### Supplied data
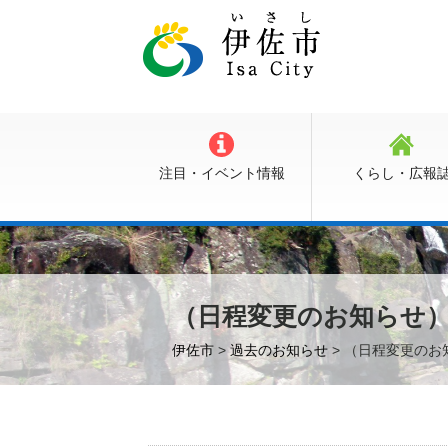
注目・イベント情報
くらし・広報
（日程変更のお知らせ
伊佐市
>
過去のお知らせ
> （日程変更の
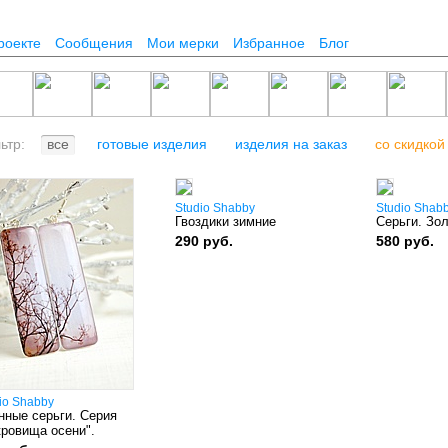
роекте
Сообщения
Мои мерки
Избранное
Блог
льтр:
все
готовые изделия
изделия на заказ
со скидкой
Studio Shabby
Studio Shab
Гвоздики зимние
Серьги. Зо
290 руб.
580 руб.
io Shabby
нные серьги. Серия
кровища осени".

### What to work on
Repeat every line of text from the rows above word for word. Leave the pictures out.

### Expected answer
注目・イベント情報
くらし・広報
（日程変更のお知らせ
伊佐市
>
過去のお知らせ
> （日程変更の
роекте
Сообщения
Мои мерки
Избранное
Блог
льтр:
все
готовые изделия
изделия на заказ
со скидкой
Studio Shabby
Studio Shab
Гвоздики зимние
Серьги. Зо
290 руб.
580 руб.
io Shabby
нные серьги. Серия
кровища осени".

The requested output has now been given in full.